*** PROVIDED ENTRIES Section Begins ***
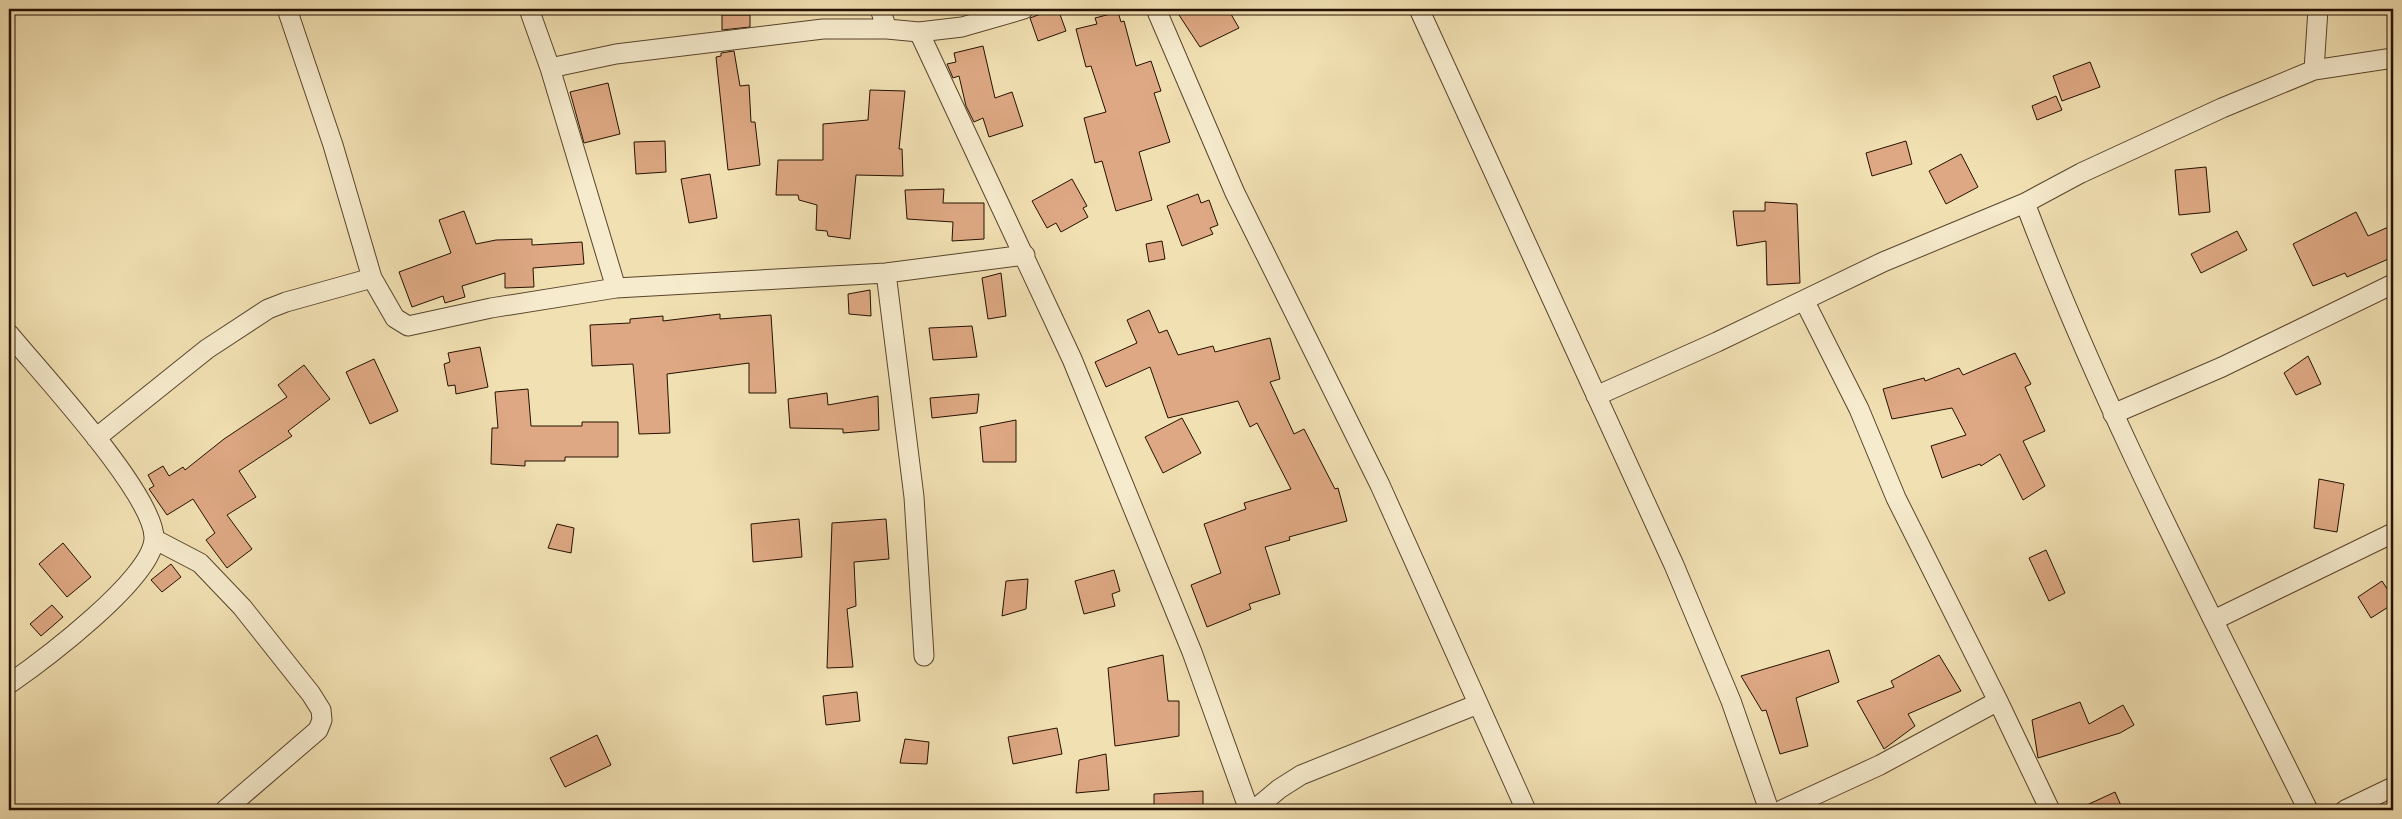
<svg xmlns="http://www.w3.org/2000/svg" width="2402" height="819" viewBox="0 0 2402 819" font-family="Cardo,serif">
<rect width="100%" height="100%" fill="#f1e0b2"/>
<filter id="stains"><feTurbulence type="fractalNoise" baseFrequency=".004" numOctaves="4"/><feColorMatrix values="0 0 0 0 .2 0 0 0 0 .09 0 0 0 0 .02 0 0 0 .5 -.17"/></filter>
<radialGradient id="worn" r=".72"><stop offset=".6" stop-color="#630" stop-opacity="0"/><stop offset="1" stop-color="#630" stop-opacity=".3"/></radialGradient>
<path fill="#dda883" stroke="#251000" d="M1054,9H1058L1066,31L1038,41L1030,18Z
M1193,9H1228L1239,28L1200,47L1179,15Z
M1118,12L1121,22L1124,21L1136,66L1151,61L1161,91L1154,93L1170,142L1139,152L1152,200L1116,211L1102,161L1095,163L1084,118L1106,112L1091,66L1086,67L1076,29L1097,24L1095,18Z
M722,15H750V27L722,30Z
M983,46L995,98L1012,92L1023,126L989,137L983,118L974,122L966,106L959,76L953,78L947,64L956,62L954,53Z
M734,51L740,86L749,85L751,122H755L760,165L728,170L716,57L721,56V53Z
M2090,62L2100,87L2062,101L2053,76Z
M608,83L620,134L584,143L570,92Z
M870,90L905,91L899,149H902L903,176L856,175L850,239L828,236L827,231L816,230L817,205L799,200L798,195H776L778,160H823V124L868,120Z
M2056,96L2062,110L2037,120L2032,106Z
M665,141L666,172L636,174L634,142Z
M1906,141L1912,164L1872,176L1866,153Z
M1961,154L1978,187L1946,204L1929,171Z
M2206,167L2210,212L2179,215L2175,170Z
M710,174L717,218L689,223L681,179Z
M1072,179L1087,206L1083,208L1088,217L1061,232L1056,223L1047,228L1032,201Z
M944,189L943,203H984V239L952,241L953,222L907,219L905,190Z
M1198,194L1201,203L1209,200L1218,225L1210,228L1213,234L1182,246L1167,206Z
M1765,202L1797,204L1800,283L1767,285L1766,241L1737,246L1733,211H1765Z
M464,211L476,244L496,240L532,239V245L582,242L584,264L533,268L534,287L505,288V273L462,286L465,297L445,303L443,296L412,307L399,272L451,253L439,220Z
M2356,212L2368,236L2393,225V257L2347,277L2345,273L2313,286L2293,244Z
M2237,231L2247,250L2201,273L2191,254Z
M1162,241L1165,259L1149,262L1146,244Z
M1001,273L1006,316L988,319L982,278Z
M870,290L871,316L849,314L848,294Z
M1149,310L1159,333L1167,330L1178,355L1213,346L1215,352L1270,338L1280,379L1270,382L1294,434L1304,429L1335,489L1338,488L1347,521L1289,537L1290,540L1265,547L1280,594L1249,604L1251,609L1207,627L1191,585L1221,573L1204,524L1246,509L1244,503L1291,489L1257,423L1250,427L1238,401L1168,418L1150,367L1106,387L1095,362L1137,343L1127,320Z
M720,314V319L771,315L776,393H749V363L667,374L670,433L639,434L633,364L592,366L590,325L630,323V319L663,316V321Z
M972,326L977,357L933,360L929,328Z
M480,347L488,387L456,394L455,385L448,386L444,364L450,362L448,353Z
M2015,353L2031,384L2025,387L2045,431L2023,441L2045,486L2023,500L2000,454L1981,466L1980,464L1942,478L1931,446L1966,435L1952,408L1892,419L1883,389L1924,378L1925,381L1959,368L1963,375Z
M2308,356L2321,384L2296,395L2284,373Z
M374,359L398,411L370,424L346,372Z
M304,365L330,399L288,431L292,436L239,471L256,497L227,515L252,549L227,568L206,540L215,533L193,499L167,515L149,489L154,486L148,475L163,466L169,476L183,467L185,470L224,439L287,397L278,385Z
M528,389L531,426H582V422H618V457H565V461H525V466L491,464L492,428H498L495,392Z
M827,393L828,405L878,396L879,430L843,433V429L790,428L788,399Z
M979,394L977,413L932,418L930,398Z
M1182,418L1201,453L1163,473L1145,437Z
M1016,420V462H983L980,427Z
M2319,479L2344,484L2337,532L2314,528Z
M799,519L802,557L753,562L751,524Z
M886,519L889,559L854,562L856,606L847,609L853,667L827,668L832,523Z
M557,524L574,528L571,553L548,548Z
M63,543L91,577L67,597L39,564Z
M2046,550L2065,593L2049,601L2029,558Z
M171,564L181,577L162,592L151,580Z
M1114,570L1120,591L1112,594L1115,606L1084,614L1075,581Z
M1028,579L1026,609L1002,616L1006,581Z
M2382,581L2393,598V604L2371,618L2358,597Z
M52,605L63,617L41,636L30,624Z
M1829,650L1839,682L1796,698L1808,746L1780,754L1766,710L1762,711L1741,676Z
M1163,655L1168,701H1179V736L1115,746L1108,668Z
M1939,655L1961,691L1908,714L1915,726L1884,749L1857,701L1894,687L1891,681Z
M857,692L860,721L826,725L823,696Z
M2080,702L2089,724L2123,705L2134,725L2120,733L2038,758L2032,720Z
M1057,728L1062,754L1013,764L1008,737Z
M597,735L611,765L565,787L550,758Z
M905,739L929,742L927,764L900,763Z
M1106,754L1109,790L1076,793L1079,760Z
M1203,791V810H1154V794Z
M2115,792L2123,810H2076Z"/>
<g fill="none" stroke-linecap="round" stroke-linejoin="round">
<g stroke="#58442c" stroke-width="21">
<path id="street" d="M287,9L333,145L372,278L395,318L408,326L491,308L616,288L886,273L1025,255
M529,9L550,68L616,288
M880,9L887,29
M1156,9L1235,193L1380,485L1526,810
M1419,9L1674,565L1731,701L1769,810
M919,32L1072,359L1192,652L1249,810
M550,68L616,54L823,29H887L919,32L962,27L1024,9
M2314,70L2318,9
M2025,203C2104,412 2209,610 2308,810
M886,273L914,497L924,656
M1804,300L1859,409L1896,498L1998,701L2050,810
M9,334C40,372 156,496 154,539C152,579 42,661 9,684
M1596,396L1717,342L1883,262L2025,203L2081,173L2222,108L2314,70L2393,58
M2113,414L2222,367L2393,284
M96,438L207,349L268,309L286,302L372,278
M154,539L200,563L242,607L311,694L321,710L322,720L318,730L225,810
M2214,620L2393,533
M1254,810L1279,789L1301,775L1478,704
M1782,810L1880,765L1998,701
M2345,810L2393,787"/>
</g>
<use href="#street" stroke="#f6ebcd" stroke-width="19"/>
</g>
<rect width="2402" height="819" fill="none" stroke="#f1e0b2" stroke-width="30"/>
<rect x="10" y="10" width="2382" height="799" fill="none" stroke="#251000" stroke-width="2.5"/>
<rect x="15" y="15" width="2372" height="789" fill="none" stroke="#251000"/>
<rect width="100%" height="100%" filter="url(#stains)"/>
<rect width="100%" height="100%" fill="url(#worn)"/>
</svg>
*** PROVIDED ENTRIES Section Ends ***
*** PROVIDED ENTRIES Section Begins ***
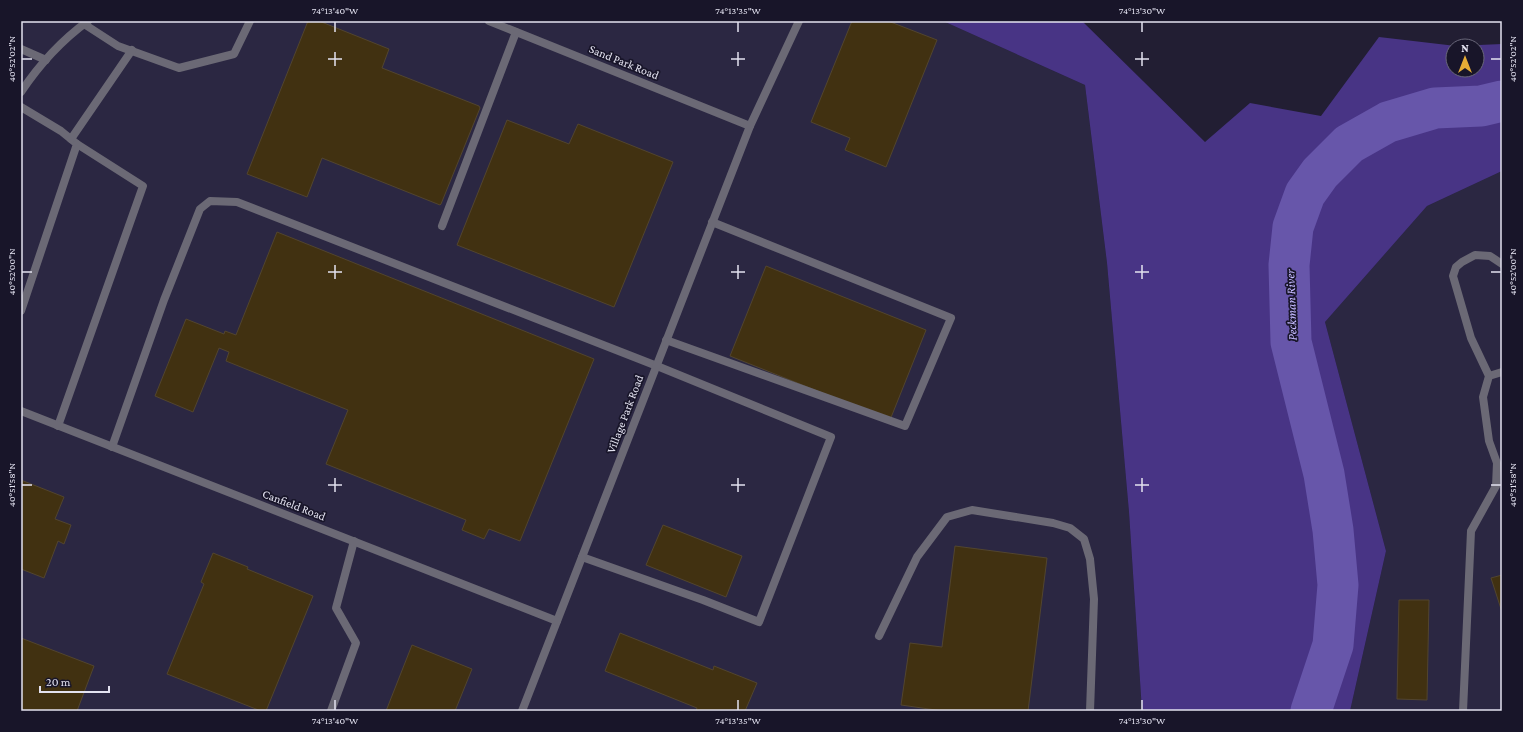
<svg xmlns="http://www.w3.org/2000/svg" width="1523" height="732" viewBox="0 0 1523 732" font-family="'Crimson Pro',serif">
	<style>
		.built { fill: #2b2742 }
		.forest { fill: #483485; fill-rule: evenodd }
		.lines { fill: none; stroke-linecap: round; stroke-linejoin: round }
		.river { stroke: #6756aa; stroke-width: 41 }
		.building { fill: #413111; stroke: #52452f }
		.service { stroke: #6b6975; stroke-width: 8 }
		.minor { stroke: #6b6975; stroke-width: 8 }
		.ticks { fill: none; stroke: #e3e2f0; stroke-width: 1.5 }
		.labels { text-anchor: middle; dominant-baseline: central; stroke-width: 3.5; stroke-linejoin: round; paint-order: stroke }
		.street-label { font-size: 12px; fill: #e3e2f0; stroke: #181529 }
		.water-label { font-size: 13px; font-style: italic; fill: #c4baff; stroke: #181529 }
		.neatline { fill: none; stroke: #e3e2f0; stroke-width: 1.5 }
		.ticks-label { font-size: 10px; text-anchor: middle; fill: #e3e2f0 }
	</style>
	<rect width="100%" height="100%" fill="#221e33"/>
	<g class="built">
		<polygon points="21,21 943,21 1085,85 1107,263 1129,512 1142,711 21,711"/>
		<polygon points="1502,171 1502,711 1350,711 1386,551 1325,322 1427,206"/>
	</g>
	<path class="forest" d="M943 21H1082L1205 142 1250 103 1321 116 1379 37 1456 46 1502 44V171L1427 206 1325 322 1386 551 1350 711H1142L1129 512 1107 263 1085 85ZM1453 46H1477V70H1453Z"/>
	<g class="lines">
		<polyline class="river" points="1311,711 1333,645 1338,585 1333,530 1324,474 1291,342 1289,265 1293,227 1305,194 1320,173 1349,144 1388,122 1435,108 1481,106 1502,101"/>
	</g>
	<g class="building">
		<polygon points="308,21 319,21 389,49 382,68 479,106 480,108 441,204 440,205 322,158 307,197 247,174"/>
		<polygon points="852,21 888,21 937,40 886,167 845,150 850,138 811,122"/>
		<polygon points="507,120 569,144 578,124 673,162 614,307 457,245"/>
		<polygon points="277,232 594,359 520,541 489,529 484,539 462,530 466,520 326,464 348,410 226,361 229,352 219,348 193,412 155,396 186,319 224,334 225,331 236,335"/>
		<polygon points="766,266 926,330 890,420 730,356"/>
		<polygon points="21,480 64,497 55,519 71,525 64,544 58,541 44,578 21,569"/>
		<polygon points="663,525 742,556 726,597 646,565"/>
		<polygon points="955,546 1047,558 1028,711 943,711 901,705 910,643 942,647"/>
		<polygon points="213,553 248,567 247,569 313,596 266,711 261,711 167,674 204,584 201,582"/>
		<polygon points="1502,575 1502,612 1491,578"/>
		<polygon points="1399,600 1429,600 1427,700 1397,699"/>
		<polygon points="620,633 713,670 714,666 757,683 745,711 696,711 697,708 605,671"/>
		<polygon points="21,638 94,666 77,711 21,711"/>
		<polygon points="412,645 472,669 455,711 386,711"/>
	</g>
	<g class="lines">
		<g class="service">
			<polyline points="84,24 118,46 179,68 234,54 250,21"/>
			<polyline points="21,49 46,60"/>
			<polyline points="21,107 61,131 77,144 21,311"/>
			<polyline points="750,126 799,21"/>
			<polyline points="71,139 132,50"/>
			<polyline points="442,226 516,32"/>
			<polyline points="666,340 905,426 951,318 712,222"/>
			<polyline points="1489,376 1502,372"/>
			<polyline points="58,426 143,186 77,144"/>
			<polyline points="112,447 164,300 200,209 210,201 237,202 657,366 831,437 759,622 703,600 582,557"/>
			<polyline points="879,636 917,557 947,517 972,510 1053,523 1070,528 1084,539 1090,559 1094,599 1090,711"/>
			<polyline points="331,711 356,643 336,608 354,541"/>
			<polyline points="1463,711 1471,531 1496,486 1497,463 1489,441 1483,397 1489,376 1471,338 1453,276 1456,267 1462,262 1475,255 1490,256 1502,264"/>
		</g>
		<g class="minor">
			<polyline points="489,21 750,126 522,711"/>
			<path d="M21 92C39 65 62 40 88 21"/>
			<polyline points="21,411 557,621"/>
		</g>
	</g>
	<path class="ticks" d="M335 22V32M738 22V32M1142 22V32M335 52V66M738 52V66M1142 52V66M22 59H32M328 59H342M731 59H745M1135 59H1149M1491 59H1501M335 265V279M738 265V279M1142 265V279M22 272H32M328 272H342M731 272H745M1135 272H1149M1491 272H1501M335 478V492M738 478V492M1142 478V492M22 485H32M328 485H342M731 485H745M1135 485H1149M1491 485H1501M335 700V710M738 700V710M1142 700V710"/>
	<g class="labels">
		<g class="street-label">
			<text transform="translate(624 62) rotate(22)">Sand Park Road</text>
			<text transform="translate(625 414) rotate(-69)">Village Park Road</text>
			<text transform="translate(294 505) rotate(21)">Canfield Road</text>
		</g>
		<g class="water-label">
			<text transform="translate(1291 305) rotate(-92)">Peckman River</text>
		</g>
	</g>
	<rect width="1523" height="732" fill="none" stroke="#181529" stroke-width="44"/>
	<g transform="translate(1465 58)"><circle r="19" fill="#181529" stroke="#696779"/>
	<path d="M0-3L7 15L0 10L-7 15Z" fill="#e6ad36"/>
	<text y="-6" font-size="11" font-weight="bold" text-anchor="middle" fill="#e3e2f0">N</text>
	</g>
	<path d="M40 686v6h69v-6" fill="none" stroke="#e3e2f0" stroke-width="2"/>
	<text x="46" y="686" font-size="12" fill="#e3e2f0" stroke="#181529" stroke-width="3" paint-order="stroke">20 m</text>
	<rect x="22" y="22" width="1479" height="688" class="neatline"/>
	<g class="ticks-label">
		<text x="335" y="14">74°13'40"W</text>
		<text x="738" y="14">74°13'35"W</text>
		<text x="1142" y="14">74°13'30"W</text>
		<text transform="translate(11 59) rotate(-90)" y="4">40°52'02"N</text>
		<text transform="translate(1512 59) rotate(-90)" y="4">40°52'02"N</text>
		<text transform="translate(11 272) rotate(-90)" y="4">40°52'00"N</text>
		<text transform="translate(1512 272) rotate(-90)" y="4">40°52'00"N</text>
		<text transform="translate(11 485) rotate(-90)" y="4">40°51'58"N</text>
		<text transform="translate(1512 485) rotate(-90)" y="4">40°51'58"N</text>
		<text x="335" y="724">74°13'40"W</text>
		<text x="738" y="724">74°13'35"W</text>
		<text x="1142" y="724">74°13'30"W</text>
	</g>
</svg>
*** PROVIDED ENTRIES Section Ends ***
WHAT YOU WILL DO: Write out exactly the lines that fall from the line with "M2319,479L2344,484L2337,532L2314,528Z" to the line with "M1804,300L1859,409L1896,498L1998,701L2050,810" in the records above, keeping both ends.

WRITTEN ANSWER:
M2319,479L2344,484L2337,532L2314,528Z
M799,519L802,557L753,562L751,524Z
M886,519L889,559L854,562L856,606L847,609L853,667L827,668L832,523Z
M557,524L574,528L571,553L548,548Z
M63,543L91,577L67,597L39,564Z
M2046,550L2065,593L2049,601L2029,558Z
M171,564L181,577L162,592L151,580Z
M1114,570L1120,591L1112,594L1115,606L1084,614L1075,581Z
M1028,579L1026,609L1002,616L1006,581Z
M2382,581L2393,598V604L2371,618L2358,597Z
M52,605L63,617L41,636L30,624Z
M1829,650L1839,682L1796,698L1808,746L1780,754L1766,710L1762,711L1741,676Z
M1163,655L1168,701H1179V736L1115,746L1108,668Z
M1939,655L1961,691L1908,714L1915,726L1884,749L1857,701L1894,687L1891,681Z
M857,692L860,721L826,725L823,696Z
M2080,702L2089,724L2123,705L2134,725L2120,733L2038,758L2032,720Z
M1057,728L1062,754L1013,764L1008,737Z
M597,735L611,765L565,787L550,758Z
M905,739L929,742L927,764L900,763Z
M1106,754L1109,790L1076,793L1079,760Z
M1203,791V810H1154V794Z
M2115,792L2123,810H2076Z"/>
<g fill="none" stroke-linecap="round" stroke-linejoin="round">
<g stroke="#58442c" stroke-width="21">
<path id="street" d="M287,9L333,145L372,278L395,318L408,326L491,308L616,288L886,273L1025,255
M529,9L550,68L616,288
M880,9L887,29
M1156,9L1235,193L1380,485L1526,810
M1419,9L1674,565L1731,701L1769,810
M919,32L1072,359L1192,652L1249,810
M550,68L616,54L823,29H887L919,32L962,27L1024,9
M2314,70L2318,9
M2025,203C2104,412 2209,610 2308,810
M886,273L914,497L924,656
M1804,300L1859,409L1896,498L1998,701L2050,810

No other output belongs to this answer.